Task to complete: Reproduce the full listing below unchanged, apart from the pictures.

Provided data:
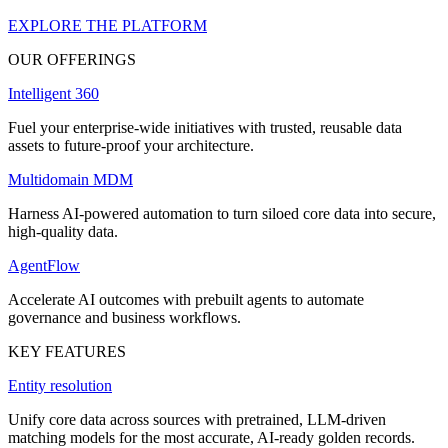
EXPLORE THE PLATFORM
OUR OFFERINGS
Intelligent 360
Fuel your enterprise-wide initiatives with trusted, reusable data
assets to future-proof your architecture.
Multidomain MDM
Harness AI-powered automation to turn siloed core data into secure,
high-quality data.
AgentFlow
Accelerate AI outcomes with prebuilt agents to automate
governance and business workflows.
KEY FEATURES
Entity resolution
Unify core data across sources with pretrained, LLM-driven
matching models for the most accurate, AI-ready golden records.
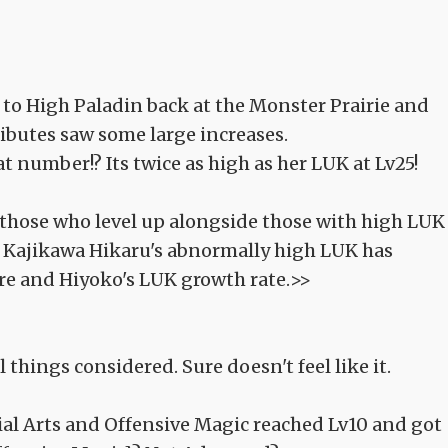
 to High Paladin back at the Monster Prairie and
tributes saw some large increases.
at number!? Its twice as high as her LUK at Lv25!
s those who level up alongside those with high LUK
. Kajikawa Hikaru's abnormally high LUK has
ure and Hiyoko's LUK growth rate.>>
l things considered. Sure doesn't feel like it.
tial Arts and Offensive Magic reached Lv10 and got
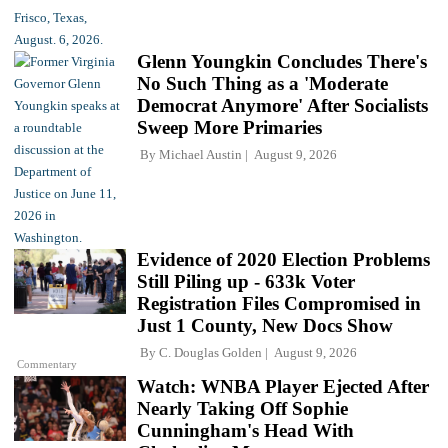
Glenn Youngkin Concludes There's
No Such Thing as a 'Moderate
Democrat Anymore' After Socialists
Sweep More Primaries
By
Michael Austin
August 9, 2026
Evidence of 2020 Election Problems
Still Piling up - 633k Voter
Registration Files Compromised in
Just 1 County, New Docs Show
By
C. Douglas Golden
August 9, 2026
Commentary
Watch: WNBA Player Ejected After
Nearly Taking Off Sophie
Cunningham's Head With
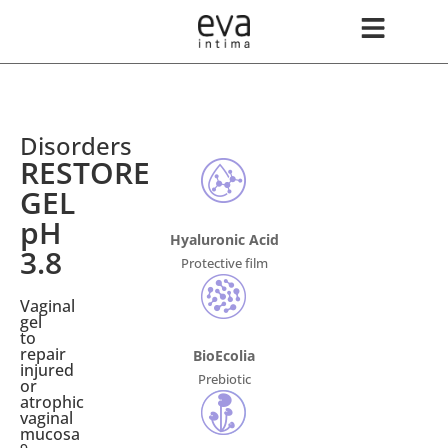
Disorders
RESTORE
GEL
pH
Hyaluronic Acid
3.8
Protective film
Vaginal
gel
to
repair
BioEcolia
injured
Prebiotic
or
atrophic
vaginal
mucosa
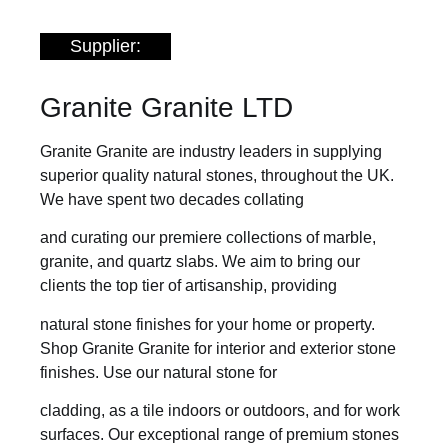
Supplier:
Granite Granite LTD
Granite Granite are industry leaders in supplying
superior quality natural stones, throughout the UK.
We have spent two decades collating
and curating our premiere collections of marble,
granite, and quartz slabs. We aim to bring our
clients the top tier of artisanship, providing
natural stone finishes for your home or property.
Shop Granite Granite for interior and exterior stone
finishes. Use our natural stone for
cladding, as a tile indoors or outdoors, and for work
surfaces. Our exceptional range of premium stones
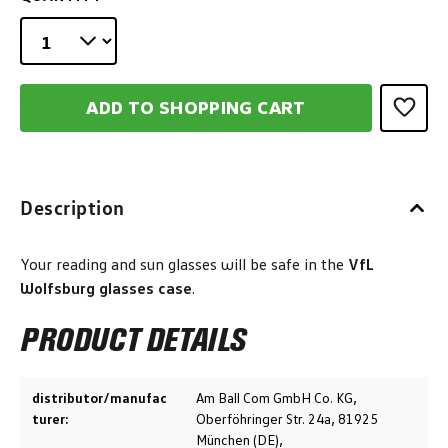
ADD TO SHOPPING CART
Description
Your reading and sun glasses will be safe in the
VfL
Wolfsburg glasses case
.
PRODUCT DETAILS
distributor/manufac
Am Ball Com GmbH Co. KG,
turer:
Oberföhringer Str. 24a, 81925
München (DE),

Exercise answer:
EXPLORE THE PLATFORM
OUR OFFERINGS
Intelligent 360
Fuel your enterprise-wide initiatives with trusted, reusable data
assets to future-proof your architecture.
Multidomain MDM
Harness AI-powered automation to turn siloed core data into secure,
high-quality data.
AgentFlow
Accelerate AI outcomes with prebuilt agents to automate
governance and business workflows.
KEY FEATURES
Entity resolution
Unify core data across sources with pretrained, LLM-driven
matching models for the most accurate, AI-ready golden records.
 to High Paladin back at the Monster Prairie and
tributes saw some large increases.
at number!? Its twice as high as her LUK at Lv25!
s those who level up alongside those with high LUK
. Kajikawa Hikaru's abnormally high LUK has
ure and Hiyoko's LUK growth rate.>>
l things considered. Sure doesn't feel like it.
tial Arts and Offensive Magic reached Lv10 and got
Glenn Youngkin Concludes There's
No Such Thing as a 'Moderate
Democrat Anymore' After Socialists
Sweep More Primaries
By
Michael Austin
August 9, 2026
Evidence of 2020 Election Problems
Still Piling up - 633k Voter
Registration Files Compromised in
Just 1 County, New Docs Show
By
C. Douglas Golden
August 9, 2026
Commentary
Watch: WNBA Player Ejected After
Nearly Taking Off Sophie
Cunningham's Head With
Disorders
RESTORE
GEL
pH
Hyaluronic Acid
3.8
Protective film
Vaginal
gel
to
repair
BioEcolia
injured
Prebiotic
or
atrophic
vaginal
mucosa
Supplier:
Granite Granite LTD
Granite Granite are industry leaders in supplying
superior quality natural stones, throughout the UK.
We have spent two decades collating
and curating our premiere collections of marble,
granite, and quartz slabs. We aim to bring our
clients the top tier of artisanship, providing
natural stone finishes for your home or property.
Shop Granite Granite for interior and exterior stone
finishes. Use our natural stone for
cladding, as a tile indoors or outdoors, and for work
surfaces. Our exceptional range of premium stones
ADD TO SHOPPING CART
Description
Your reading and sun glasses will be safe in the
VfL
Wolfsburg glasses case
.
PRODUCT DETAILS
distributor/manufac
Am Ball Com GmbH Co. KG,
turer:
Oberföhringer Str. 24a, 81925
München (DE),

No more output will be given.